The movie talks about how the French Revolution corrected this syndrome more in theory than fact. And though the dawn of the Industrial Revolution would make capital into less of a “fixed thing” like land (it was now liquid, and could be invested), America and Europe, built on the economic engines of slavery and colonialism, were in many ways still feudal societies. There’s a good bit about how the cult of fashion, at least as an opiate of the masses, arose in the 19th century, when the colonial powers were strip-mining the globe and needed to sell what they were reaping. Thus the idea was born that “You can’t wear that, it’s from last season!” The commercial version of Christmas came about in the same way. For the first time, people were buying products because someone else needed to sell them (and therefore made us believe that we needed to buy them).

It wasn’t until World War I that a seismic blow was dealt to the aristocracy, and the parallels between then and now — notably the rise of teeth-baring nationalism — are disquieting. But Piketty also tells the paradigm-busting story of how a powerful middle class was built, for the first time in human history, after WWII. It was no joke and no illusion; it was about how a great many ordinary people now possessed capital.

The pin prick to that dream, and the air leaking out of it, began in the ’70s, when stagflation and the oil crisis combined with what would become the slow-motion crushing of organized labor. Piketty never oversimplifies this; he understands that globalization exerted an energy all its own. But what he also sees is how these forces allowed capital to be siphoned, through the reinvention of the financial sector, back to the elite. And how the raw power of that capital has now become a self-perpetuating system. It buys political influence. It buys media and advertising. It dodges taxes (through offshore shell-company rackets). It gets passed on to the next generation.
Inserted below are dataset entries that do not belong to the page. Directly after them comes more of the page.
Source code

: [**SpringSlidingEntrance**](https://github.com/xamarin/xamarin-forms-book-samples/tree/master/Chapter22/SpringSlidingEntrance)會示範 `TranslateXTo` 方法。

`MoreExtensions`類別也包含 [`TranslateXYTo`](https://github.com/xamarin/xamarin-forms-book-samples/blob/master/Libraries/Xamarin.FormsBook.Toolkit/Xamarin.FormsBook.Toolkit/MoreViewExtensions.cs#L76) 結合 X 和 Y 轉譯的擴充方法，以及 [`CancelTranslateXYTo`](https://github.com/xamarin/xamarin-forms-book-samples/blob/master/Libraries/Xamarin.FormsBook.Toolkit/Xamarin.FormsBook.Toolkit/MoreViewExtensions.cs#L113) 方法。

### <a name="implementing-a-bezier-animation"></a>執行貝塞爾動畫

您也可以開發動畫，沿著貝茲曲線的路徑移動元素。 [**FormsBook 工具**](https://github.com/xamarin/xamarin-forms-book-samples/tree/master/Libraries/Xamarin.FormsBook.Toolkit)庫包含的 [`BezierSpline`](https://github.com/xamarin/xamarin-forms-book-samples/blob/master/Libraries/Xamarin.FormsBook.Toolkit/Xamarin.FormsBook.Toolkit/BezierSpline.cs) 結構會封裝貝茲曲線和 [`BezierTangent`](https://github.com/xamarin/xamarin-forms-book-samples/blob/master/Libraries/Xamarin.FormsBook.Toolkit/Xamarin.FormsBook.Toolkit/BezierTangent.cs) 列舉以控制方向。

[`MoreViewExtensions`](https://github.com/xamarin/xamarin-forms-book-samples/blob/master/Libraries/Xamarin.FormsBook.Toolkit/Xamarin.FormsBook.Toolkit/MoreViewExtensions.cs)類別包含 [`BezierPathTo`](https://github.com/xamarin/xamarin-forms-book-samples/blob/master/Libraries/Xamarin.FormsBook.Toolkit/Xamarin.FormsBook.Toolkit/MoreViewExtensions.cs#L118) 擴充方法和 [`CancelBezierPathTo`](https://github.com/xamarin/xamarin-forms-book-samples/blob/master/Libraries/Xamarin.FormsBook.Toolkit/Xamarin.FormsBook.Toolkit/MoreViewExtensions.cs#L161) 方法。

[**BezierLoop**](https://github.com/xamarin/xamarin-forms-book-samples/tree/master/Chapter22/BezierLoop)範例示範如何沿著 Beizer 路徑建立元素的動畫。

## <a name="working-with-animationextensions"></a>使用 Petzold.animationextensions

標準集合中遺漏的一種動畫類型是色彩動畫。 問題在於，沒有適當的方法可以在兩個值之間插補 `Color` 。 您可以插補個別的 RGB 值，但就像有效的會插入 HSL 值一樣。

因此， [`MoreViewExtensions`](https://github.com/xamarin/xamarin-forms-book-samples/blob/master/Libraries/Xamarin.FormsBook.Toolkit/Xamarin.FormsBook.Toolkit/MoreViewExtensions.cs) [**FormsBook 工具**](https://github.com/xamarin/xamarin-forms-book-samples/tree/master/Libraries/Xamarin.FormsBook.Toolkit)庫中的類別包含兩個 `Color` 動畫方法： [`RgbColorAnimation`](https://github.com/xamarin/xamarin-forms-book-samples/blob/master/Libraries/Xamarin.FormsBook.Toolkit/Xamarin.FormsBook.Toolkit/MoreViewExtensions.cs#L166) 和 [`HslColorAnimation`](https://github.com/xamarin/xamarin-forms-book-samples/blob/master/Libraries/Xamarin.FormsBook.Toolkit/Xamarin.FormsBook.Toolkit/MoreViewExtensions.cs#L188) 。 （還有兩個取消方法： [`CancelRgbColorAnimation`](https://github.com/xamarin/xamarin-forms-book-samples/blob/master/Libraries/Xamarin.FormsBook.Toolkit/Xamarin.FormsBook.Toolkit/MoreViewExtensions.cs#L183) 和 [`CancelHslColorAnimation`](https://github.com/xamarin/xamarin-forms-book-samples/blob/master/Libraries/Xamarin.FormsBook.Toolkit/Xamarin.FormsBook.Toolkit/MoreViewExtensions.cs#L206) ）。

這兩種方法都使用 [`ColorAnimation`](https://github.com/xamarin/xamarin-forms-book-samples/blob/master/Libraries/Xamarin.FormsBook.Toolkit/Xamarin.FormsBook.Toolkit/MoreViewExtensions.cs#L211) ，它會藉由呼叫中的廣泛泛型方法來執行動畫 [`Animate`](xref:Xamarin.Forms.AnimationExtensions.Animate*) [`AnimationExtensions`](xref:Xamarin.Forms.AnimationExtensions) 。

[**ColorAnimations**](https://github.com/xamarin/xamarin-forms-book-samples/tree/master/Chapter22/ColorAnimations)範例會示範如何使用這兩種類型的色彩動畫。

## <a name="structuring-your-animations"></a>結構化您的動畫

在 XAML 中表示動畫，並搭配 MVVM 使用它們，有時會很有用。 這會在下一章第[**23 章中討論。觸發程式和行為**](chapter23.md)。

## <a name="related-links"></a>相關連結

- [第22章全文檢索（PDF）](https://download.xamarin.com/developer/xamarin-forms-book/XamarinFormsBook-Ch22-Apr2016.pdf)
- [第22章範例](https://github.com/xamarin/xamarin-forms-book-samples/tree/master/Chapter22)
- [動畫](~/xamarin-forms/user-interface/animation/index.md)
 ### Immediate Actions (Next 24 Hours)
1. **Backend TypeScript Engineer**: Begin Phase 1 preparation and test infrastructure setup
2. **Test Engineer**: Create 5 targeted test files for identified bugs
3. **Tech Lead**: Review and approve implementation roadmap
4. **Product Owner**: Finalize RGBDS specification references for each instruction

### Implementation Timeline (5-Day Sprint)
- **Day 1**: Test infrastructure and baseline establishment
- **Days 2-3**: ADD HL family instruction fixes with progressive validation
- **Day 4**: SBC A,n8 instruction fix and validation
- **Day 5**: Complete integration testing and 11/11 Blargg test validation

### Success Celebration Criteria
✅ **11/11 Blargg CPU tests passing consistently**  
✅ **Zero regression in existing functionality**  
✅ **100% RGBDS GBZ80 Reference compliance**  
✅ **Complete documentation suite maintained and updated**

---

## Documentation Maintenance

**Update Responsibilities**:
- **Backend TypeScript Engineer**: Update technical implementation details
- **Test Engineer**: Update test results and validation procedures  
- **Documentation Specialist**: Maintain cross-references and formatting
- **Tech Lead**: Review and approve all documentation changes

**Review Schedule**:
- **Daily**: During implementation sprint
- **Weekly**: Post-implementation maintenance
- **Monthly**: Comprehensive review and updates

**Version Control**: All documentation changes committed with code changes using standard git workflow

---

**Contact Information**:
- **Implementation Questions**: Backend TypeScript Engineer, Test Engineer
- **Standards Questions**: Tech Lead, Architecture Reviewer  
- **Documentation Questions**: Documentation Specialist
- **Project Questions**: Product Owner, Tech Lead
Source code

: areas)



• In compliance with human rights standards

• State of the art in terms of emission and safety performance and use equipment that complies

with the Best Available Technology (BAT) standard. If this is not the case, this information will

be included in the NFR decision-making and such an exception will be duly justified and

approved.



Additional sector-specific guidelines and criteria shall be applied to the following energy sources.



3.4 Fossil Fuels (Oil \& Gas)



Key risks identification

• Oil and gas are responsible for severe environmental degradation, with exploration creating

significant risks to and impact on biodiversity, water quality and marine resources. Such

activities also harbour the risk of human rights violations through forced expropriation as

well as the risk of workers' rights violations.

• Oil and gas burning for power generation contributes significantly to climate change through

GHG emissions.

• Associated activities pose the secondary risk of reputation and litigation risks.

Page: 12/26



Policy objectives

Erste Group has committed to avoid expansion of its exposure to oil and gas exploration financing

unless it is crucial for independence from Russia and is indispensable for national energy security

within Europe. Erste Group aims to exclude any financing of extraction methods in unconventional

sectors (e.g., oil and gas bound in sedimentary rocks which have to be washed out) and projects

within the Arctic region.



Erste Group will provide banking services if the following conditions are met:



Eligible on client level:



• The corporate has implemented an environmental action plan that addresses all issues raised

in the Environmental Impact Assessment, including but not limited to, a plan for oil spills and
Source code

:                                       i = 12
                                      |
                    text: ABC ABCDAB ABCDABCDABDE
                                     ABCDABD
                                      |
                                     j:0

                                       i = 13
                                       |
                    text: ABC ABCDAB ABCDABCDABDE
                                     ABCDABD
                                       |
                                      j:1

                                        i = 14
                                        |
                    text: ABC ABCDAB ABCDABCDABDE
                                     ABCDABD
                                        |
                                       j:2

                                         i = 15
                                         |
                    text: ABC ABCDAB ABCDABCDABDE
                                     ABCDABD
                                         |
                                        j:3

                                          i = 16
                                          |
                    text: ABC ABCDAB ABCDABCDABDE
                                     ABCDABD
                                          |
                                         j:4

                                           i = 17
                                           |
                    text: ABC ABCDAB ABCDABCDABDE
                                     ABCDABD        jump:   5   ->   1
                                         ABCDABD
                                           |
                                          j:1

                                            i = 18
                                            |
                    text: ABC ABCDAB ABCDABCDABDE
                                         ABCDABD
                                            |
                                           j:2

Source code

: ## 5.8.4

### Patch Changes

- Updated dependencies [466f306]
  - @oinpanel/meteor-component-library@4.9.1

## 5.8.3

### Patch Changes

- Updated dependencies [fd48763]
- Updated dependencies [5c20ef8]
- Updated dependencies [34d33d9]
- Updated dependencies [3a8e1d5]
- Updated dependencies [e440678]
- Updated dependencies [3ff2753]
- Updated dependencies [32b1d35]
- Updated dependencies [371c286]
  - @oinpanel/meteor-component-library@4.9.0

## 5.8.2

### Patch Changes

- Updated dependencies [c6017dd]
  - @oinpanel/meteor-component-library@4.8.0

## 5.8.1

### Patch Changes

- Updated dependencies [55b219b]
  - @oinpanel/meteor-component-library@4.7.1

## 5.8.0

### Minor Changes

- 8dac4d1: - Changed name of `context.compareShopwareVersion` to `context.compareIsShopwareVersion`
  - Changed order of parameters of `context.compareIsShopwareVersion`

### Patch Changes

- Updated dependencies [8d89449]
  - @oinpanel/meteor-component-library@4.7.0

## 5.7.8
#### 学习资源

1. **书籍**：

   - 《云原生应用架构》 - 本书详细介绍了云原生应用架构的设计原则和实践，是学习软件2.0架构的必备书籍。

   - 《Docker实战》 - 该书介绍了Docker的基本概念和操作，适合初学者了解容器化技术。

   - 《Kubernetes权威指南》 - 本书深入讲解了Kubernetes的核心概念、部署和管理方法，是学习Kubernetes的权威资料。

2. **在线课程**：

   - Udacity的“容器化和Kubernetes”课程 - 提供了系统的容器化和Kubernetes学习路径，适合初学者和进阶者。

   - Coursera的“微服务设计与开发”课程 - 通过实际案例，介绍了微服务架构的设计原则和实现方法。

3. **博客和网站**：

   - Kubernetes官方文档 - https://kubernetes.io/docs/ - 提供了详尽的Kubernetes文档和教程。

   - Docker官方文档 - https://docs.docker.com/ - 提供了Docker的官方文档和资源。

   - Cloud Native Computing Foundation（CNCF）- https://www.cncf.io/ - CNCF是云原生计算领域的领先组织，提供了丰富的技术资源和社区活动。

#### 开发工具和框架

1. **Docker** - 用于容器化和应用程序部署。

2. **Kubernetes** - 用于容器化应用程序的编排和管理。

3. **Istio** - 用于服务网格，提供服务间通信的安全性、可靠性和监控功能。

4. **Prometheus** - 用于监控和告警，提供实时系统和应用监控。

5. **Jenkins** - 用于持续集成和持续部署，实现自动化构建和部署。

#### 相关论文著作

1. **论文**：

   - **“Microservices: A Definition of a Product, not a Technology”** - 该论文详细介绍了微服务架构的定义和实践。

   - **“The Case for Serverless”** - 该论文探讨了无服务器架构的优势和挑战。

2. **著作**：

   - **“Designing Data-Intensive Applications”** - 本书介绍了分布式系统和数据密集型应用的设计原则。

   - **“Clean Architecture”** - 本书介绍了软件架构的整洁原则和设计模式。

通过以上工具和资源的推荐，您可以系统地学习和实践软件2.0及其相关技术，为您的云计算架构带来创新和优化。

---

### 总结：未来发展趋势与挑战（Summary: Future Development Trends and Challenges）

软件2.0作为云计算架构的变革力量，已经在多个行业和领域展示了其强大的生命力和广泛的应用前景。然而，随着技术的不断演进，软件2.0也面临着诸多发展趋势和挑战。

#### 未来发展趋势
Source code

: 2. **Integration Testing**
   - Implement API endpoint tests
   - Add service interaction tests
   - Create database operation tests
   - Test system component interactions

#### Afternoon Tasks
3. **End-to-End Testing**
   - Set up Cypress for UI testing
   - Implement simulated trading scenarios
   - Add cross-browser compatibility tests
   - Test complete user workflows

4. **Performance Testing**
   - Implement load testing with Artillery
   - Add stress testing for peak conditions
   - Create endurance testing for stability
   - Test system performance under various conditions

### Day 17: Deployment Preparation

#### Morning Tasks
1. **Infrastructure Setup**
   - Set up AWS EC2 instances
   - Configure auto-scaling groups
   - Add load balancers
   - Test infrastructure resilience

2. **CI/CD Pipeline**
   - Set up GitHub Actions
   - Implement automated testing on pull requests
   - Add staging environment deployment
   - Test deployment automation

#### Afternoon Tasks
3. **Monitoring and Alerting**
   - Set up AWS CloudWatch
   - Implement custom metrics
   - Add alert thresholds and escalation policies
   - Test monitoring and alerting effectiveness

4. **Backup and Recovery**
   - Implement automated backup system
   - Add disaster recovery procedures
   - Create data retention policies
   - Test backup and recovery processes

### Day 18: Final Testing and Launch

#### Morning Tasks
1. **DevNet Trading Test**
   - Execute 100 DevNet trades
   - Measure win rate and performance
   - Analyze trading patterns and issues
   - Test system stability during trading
And in the view of “Capital in the Twenty-First Century,” it is now taking us back to the 18th century. Over the next 20 years, as the boomers pass on, they will leave to their heirs the greatest concentration of inherited wealth the United States has ever seen. And that will result in an increased centralization of power. What’s the solution? Piketty is very concrete: We need to raise tax rates, and to institute a broader system of inheritance tax. Which sounds like a familiar argument, one that has been offered up by more or less every Democratic presidential candidate of the last half century. So why do you need to see “Capital in the Twenty-First Century” to hear it again? Because this film is about something different. It’s about what’s going to happen — what is already happening — if we fail to change course. Ordinary people are going to lose their capital (it will be sucked out of them), along with the most precious thing it buys: their freedom.